» **ASSIGNMENT**: In the data below, how many lines contain the word "marketing"? Answer with the number alone.

==== RECORD EXTRACTS ====

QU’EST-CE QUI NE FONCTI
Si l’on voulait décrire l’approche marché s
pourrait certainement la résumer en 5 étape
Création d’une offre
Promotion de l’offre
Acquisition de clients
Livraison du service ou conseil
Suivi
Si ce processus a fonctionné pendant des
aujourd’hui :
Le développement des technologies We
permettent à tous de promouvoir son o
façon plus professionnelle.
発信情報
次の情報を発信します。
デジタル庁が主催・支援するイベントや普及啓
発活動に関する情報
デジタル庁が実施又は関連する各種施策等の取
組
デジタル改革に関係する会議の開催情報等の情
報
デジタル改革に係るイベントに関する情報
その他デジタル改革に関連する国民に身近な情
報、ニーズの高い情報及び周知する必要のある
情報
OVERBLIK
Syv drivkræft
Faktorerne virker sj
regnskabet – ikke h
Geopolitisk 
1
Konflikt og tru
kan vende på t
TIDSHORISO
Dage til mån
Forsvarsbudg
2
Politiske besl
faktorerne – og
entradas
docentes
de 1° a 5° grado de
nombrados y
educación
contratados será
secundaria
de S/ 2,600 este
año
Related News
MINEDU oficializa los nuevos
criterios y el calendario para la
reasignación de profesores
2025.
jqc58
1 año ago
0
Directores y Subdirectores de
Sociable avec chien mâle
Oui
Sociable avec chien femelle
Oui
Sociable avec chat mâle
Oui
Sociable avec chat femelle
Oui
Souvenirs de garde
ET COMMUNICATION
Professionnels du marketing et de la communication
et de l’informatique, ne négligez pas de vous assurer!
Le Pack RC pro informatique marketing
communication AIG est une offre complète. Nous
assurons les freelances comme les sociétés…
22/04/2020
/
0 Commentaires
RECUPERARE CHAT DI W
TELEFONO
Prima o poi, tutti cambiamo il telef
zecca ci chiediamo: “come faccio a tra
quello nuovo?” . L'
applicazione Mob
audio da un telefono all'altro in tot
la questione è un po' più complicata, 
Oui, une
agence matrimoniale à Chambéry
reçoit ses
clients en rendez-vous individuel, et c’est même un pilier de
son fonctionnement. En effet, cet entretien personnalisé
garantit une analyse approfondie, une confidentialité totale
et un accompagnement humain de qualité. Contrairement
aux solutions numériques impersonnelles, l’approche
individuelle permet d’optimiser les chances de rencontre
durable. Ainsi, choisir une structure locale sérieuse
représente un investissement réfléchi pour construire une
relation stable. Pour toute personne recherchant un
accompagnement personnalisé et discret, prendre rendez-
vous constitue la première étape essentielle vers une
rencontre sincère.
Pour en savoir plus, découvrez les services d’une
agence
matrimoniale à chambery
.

====

» **FINISHED TASK**: 2